+++ SOURCE MATERIAL
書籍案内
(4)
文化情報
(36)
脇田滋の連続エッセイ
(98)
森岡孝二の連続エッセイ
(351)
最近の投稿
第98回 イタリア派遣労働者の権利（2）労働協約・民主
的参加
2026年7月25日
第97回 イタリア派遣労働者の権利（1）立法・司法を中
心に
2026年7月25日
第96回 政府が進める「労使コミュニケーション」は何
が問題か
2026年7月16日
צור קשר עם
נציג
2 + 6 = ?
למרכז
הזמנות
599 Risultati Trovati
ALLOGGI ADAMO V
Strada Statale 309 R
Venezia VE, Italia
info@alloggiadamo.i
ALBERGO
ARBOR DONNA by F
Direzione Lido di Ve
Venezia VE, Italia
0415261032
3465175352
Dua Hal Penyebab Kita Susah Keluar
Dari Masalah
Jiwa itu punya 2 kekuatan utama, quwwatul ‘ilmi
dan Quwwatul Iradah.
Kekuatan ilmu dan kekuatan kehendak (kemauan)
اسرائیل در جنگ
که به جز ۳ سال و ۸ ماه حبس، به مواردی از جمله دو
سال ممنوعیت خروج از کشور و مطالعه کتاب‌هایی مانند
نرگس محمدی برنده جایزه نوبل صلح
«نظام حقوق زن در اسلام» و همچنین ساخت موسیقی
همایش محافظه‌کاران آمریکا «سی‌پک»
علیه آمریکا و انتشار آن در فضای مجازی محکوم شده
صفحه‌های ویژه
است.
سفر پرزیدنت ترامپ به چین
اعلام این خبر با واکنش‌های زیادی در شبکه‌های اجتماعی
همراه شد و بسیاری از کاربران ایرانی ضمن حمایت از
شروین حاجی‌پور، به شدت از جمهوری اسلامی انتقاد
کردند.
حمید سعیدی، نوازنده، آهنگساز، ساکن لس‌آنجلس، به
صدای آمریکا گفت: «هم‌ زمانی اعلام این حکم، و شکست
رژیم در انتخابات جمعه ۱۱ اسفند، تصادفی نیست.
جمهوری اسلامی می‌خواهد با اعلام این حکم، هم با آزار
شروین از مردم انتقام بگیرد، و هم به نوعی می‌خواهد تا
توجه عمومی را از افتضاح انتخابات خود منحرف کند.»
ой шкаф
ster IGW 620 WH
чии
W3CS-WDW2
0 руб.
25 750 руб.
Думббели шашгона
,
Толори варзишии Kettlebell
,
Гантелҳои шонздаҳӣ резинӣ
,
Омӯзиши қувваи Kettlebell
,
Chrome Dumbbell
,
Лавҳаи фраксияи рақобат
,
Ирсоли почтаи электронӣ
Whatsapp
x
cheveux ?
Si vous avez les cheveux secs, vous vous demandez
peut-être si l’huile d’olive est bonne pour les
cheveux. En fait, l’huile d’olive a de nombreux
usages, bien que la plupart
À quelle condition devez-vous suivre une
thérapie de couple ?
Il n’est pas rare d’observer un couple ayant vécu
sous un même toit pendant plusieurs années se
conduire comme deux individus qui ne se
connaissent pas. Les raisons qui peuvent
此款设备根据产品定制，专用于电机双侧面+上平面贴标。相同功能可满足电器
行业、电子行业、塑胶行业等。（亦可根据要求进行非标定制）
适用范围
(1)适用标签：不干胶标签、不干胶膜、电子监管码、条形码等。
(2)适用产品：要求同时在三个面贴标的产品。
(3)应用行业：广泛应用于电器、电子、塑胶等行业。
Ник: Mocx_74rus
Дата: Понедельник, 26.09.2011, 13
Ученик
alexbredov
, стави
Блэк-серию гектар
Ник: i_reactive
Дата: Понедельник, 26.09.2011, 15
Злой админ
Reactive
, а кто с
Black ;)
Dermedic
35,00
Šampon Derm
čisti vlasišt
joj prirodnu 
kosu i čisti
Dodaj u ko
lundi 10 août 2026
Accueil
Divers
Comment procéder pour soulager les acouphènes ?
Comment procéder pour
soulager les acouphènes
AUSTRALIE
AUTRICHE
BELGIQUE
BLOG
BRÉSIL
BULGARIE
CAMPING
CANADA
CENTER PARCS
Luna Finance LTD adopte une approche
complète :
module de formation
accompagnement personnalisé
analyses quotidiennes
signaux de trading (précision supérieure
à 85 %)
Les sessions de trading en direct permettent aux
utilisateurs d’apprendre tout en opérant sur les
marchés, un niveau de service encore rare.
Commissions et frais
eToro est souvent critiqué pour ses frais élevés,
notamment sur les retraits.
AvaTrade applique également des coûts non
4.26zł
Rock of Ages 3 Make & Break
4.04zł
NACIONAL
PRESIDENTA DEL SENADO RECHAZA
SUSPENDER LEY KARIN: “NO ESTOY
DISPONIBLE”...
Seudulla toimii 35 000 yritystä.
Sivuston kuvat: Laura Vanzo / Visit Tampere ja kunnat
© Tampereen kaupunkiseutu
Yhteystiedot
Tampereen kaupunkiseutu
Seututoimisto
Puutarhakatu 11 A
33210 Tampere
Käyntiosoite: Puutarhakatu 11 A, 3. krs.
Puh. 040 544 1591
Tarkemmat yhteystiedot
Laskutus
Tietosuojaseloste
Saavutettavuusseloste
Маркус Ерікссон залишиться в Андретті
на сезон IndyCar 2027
++++++
**WHAT THIS TASK INVOLVES**
Repeat the entire listing above word for word, keeping every line in its original order and form.

**SOLUTION TO THE EXERCISE**
書籍案内
(4)
文化情報
(36)
脇田滋の連続エッセイ
(98)
森岡孝二の連続エッセイ
(351)
最近の投稿
第98回 イタリア派遣労働者の権利（2）労働協約・民主
的参加
2026年7月25日
第97回 イタリア派遣労働者の権利（1）立法・司法を中
心に
2026年7月25日
第96回 政府が進める「労使コミュニケーション」は何
が問題か
2026年7月16日
צור קשר עם
נציג
2 + 6 = ?
למרכז
הזמנות
599 Risultati Trovati
ALLOGGI ADAMO V
Strada Statale 309 R
Venezia VE, Italia
info@alloggiadamo.i
ALBERGO
ARBOR DONNA by F
Direzione Lido di Ve
Venezia VE, Italia
0415261032
3465175352
Dua Hal Penyebab Kita Susah Keluar
Dari Masalah
Jiwa itu punya 2 kekuatan utama, quwwatul ‘ilmi
dan Quwwatul Iradah.
Kekuatan ilmu dan kekuatan kehendak (kemauan)
اسرائیل در جنگ
که به جز ۳ سال و ۸ ماه حبس، به مواردی از جمله دو
سال ممنوعیت خروج از کشور و مطالعه کتاب‌هایی مانند
نرگس محمدی برنده جایزه نوبل صلح
«نظام حقوق زن در اسلام» و همچنین ساخت موسیقی
همایش محافظه‌کاران آمریکا «سی‌پک»
علیه آمریکا و انتشار آن در فضای مجازی محکوم شده
صفحه‌های ویژه
است.
سفر پرزیدنت ترامپ به چین
اعلام این خبر با واکنش‌های زیادی در شبکه‌های اجتماعی
همراه شد و بسیاری از کاربران ایرانی ضمن حمایت از
شروین حاجی‌پور، به شدت از جمهوری اسلامی انتقاد
کردند.
حمید سعیدی، نوازنده، آهنگساز، ساکن لس‌آنجلس، به
صدای آمریکا گفت: «هم‌ زمانی اعلام این حکم، و شکست
رژیم در انتخابات جمعه ۱۱ اسفند، تصادفی نیست.
جمهوری اسلامی می‌خواهد با اعلام این حکم، هم با آزار
شروین از مردم انتقام بگیرد، و هم به نوعی می‌خواهد تا
توجه عمومی را از افتضاح انتخابات خود منحرف کند.»
ой шкаф
ster IGW 620 WH
чии
W3CS-WDW2
0 руб.
25 750 руб.
Думббели шашгона
,
Толори варзишии Kettlebell
,
Гантелҳои шонздаҳӣ резинӣ
,
Омӯзиши қувваи Kettlebell
,
Chrome Dumbbell
,
Лавҳаи фраксияи рақобат
,
Ирсоли почтаи электронӣ
Whatsapp
x
cheveux ?
Si vous avez les cheveux secs, vous vous demandez
peut-être si l’huile d’olive est bonne pour les
cheveux. En fait, l’huile d’olive a de nombreux
usages, bien que la plupart
À quelle condition devez-vous suivre une
thérapie de couple ?
Il n’est pas rare d’observer un couple ayant vécu
sous un même toit pendant plusieurs années se
conduire comme deux individus qui ne se
connaissent pas. Les raisons qui peuvent
此款设备根据产品定制，专用于电机双侧面+上平面贴标。相同功能可满足电器
行业、电子行业、塑胶行业等。（亦可根据要求进行非标定制）
适用范围
(1)适用标签：不干胶标签、不干胶膜、电子监管码、条形码等。
(2)适用产品：要求同时在三个面贴标的产品。
(3)应用行业：广泛应用于电器、电子、塑胶等行业。
Ник: Mocx_74rus
Дата: Понедельник, 26.09.2011, 13
Ученик
alexbredov
, стави
Блэк-серию гектар
Ник: i_reactive
Дата: Понедельник, 26.09.2011, 15
Злой админ
Reactive
, а кто с
Black ;)
Dermedic
35,00
Šampon Derm
čisti vlasišt
joj prirodnu 
kosu i čisti
Dodaj u ko
lundi 10 août 2026
Accueil
Divers
Comment procéder pour soulager les acouphènes ?
Comment procéder pour
soulager les acouphènes
AUSTRALIE
AUTRICHE
BELGIQUE
BLOG
BRÉSIL
BULGARIE
CAMPING
CANADA
CENTER PARCS
Luna Finance LTD adopte une approche
complète :
module de formation
accompagnement personnalisé
analyses quotidiennes
signaux de trading (précision supérieure
à 85 %)
Les sessions de trading en direct permettent aux
utilisateurs d’apprendre tout en opérant sur les
marchés, un niveau de service encore rare.
Commissions et frais
eToro est souvent critiqué pour ses frais élevés,
notamment sur les retraits.
AvaTrade applique également des coûts non
4.26zł
Rock of Ages 3 Make & Break
4.04zł
NACIONAL
PRESIDENTA DEL SENADO RECHAZA
SUSPENDER LEY KARIN: “NO ESTOY
DISPONIBLE”...
Seudulla toimii 35 000 yritystä.
Sivuston kuvat: Laura Vanzo / Visit Tampere ja kunnat
© Tampereen kaupunkiseutu
Yhteystiedot
Tampereen kaupunkiseutu
Seututoimisto
Puutarhakatu 11 A
33210 Tampere
Käyntiosoite: Puutarhakatu 11 A, 3. krs.
Puh. 040 544 1591
Tarkemmat yhteystiedot
Laskutus
Tietosuojaseloste
Saavutettavuusseloste
Маркус Ерікссон залишиться в Андретті
на сезон IndyCar 2027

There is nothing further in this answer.